BENGALURU: When you think of arthritis, you think of the elderly it affects. We usually do not associate arthritis with children and young adults. Contrary to this misconception, it also affects young adults. Age is not a factor for arthritis; it can affect young and old alike. Approximately five per cent of the population aged 35 to 54 years has radiographic signs of knee osteoarthritis. An early diagnosis may be key in preventing joint damage and the deterioration of cartilage. Young adults usually develop arthritis following knee fracture, ligament injury or infection. Arthritis can develop in young adults without trauma or infection also. These patients usually have bowed legs and overloading of inner compartment leads to degeneration of joint. The predominant symptoms of osteoarthritis of the knee are pain, swelling, stiffness and a decreased activity level. The pain generally worsens with activities and improves with rest. Commonly, wasting of the thigh muscle occurs. This in turn may increase pain and may also cause symptoms of giving way. Symptoms such as locking and catching may also be present.
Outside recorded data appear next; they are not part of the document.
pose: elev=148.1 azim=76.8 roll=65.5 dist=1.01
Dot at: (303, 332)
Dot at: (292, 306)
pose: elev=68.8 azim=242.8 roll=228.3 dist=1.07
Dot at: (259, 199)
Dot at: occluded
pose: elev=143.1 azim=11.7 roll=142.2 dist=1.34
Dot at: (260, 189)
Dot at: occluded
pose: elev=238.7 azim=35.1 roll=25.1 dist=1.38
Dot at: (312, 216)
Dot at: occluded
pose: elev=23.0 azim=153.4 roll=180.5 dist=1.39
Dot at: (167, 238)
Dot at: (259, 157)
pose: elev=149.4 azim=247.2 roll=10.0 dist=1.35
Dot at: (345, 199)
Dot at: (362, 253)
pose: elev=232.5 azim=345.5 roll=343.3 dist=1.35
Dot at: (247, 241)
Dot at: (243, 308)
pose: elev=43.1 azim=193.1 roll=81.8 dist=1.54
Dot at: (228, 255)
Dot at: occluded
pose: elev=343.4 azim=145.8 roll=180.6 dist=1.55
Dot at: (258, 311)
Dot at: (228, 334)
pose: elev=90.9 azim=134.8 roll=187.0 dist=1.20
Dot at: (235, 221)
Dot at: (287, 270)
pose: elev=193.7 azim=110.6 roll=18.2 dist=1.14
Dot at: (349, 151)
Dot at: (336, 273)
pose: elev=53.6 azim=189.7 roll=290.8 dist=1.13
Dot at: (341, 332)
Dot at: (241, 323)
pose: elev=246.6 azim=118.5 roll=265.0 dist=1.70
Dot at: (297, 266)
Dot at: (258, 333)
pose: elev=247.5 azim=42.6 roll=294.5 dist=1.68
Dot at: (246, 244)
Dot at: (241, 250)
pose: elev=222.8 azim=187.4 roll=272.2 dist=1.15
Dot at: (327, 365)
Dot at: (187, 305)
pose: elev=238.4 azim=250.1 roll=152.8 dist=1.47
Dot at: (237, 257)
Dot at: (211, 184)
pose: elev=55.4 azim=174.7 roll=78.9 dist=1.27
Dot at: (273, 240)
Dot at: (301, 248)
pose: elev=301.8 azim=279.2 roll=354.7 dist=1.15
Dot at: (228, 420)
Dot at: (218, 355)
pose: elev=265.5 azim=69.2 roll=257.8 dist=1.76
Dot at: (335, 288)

A painful osteoarthritic knee in a middle-aged recreational patient is one of the most difficult problems to manage. In cases of Osteoarthritis in young patients the inner compartment of the joint is worn out commonly. This results in a bow-leg deformity. With the development of the deformity, the inner compartment is further loaded more. This results in a vicious cycle. To stop this, a corrective bony procedure is carried out so, that the limb become straight and more load is transmitted to the relatively well preserved outer (lateral) compartment.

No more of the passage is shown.